Iedereen heeft er weleens mee te maken gehad: de “kleine lettertjes” bij een overeenkomst, ook wel de algemene voorwaarden genoemd. De algemene voorwaarden kunnen bijvoorbeeld de betaling en levering van een vastgoedtransactie regelen. Ook het onderwerp “te late betaling” komt vaak aan de orde in de voorwaarden door middel van een rentebeding. Een dergelijk beding houdt in dat een opdrachtgever bij te late betaling een percentage aan rente is verschuldigd aan de aannemer/opdrachtnemer. Maar mag een aannemer zo’n rentebeding zomaar opnemen in de algemene voorwaarden? Deze vraag werd onlangs door de Hoge Raad beantwoord.
De situatie
In de zaak die bij de Hoge Raad voorlag, ging het om een opdrachtgever die een particuliere woning had laten verbouwen. Vervolgens betaalde de opdrachtgever een deel van de overeengekomen aanneemsom niet aan de aannemer. In de algemene voorwaarden had de aannemer een rentebeding opgenomen dat inhield dat de opdrachtgever bij te late betaling 2% rente per maand diende te betalen. De aannemer vorderde betaling van de facturen vermeerderd met de overeengekomen rente. Belangrijk om op te merken is dat de opdrachtgever geen verweer voerde tegen de rentevordering. Het gerechtshof
’s-Hertogenbosch wees de vordering inclusief de rente grotendeels toe.
Het oordeel
De Hoge Raad oordeelt dat, ondanks dat er geen verweer tegen de rentevordering werd gevoerd, het hof uit zichzelf (ambtshalve) had moeten onderzoeken of de opdrachtgever aan het beding gebonden was. De Hoge Raad baseert dit oordeel op een Europese richtlijn die consumenten moet beschermen tegen oneerlijke bedingen in consumentenovereenkomsten. Volgens deze richtlijn is een consument niet gebonden aan een beding waarover niet afzonderlijk is onderhandeld en dat in strijd met de goede trouw het evenwicht tussen de rechten en plichten van partijen in het nadeel van de consument (in dit geval de opdrachtgever) verstoort.

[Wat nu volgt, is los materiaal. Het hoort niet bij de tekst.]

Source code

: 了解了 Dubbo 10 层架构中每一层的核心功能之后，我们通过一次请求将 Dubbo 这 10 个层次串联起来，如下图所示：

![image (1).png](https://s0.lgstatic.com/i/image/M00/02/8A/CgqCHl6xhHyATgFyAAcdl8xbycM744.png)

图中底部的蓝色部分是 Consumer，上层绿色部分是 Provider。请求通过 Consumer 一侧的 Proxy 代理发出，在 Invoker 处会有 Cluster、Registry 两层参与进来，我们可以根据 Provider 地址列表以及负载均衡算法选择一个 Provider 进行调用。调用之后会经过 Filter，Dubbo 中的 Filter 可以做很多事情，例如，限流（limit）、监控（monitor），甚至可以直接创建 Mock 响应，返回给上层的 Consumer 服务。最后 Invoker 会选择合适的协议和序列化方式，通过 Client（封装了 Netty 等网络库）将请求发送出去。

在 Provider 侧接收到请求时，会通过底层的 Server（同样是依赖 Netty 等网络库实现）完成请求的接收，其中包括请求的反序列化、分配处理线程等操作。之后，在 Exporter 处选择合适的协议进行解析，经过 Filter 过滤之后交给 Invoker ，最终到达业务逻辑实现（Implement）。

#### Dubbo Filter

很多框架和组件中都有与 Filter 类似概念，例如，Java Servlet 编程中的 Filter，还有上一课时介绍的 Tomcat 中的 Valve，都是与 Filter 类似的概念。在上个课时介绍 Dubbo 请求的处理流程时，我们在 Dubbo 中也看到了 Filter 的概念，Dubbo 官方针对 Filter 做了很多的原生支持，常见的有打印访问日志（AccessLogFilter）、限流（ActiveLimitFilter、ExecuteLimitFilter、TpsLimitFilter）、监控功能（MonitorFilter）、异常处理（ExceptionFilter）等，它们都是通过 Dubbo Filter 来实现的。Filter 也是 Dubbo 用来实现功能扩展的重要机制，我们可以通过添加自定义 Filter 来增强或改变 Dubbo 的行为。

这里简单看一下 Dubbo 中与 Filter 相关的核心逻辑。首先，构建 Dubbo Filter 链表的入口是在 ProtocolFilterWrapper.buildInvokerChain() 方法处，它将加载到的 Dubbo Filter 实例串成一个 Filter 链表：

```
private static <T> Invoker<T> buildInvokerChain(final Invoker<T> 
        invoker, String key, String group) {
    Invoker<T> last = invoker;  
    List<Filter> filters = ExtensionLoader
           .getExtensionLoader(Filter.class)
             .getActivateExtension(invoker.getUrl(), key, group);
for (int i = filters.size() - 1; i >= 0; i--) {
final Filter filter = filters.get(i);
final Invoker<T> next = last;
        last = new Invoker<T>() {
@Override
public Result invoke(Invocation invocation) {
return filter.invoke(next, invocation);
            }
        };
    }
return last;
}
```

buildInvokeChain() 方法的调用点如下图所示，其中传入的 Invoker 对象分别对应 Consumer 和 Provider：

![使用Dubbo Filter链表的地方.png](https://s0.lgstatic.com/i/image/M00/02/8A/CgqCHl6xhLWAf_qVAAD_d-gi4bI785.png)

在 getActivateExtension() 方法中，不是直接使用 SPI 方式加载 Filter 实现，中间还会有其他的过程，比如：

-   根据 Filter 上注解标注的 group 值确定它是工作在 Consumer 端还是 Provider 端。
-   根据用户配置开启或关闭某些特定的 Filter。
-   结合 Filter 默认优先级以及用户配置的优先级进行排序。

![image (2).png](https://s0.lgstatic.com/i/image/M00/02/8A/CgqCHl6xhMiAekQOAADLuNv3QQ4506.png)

Volgens de Hoge Raad moet worden vermoed dat het rentebeding oneerlijk is nu de contractuele rente (2% per maand) vele malen hoger is dan de wettelijke rente (momenteel 3% per jaar).
De gevolgen
Het gevolg is dat de rechter (zowel in eerste aanleg als in hoger beroep) uit zichzelf dient te onderzoeken of een rentebeding oneerlijk is in de zin van de Europese richtlijn. Als de rechter van oordeel is dat er sprake is van oneerlijkheid, dan dient hij het rentebeding te vernietigen, tenzij de consument dat niet wil. Als een rentebeding wordt vernietigd vanwege oneerlijkheid, dan staat de ondernemer met lege handen omdat hij geen aanspraak maakt op de rente. Ondernemers dienen bij het opnemen van rentebedingen in de algemene voorwaarden dus op hun tellen te passen.